September 12, 2018
Iraqi security officers are threatening, and in some cases arresting, lawyers seen to be providing legal assistance to Islamic State (ISIS) suspects and families perceived to be related to ISIS members, effectively denying them legal services, Human Rights Watch said today.
Lawyers said that, fearing for their lives, they have stopped representing ISIS suspects or people perceived to be related to them. As a result, ISIS suspects are relying on state-appointed defense lawyers, who rarely provide an adequate defense, and families with perceived ties to ISIS suspects are generally left without access to legal services.
“The Iraqi government is attacking lawyers for doing their job and is effectively preventing people who need legal services from getting them,” said Lama Fakih, deputy Middle East director at Human Rights Watch. “In addition to being illegal, these attacks have a corrosive effect on the rule of law by sending a message that only some Iraqis have the right to legal representation.”
In July and August 2018, Human Rights Watch interviewed 17 lawyers working in and around Mosul for international and local organizations that provide legal services to those affected by Iraq’s recent armed conflict. The services include defending people against terrorism charges and assisting families who lived under ISIS control to get the civil documentation they need to live in government-controlled areas, an well as for welfare benefits (known as Public Distribution System or PDS cards) that they lost during their time under ISIS.

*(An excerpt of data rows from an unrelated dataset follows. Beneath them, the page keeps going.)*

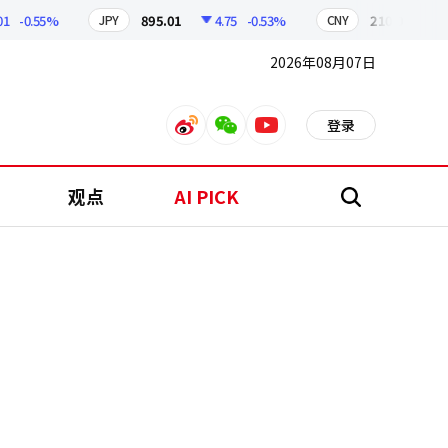
0.55%
895.01
4.75
-0.53%
210.08
0.88
JPY
CNY
2026年08月07日
登录
weibo
weixin
youtube
观点
AI PICK
搜
索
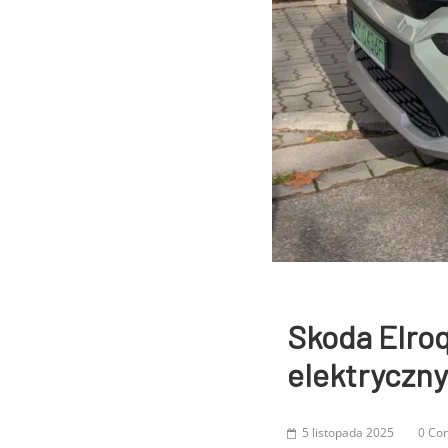
Skoda Elroq
elektryczn
5 listopada 2025
0 Co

The lawyers all said they had witnessed or experienced threats and other verbal harassment by National Security Service or Ministry of Interior Intelligence and Counter Terrorism officers for providing legal representation to those viewed by security forces as “ISIS” or “ISIS families.” One said an Interior Ministry intelligence officer detained him for his legal activities for two hours, while another said that intelligence officers detained two other legal aid workers for two months, finally releasing them without charge.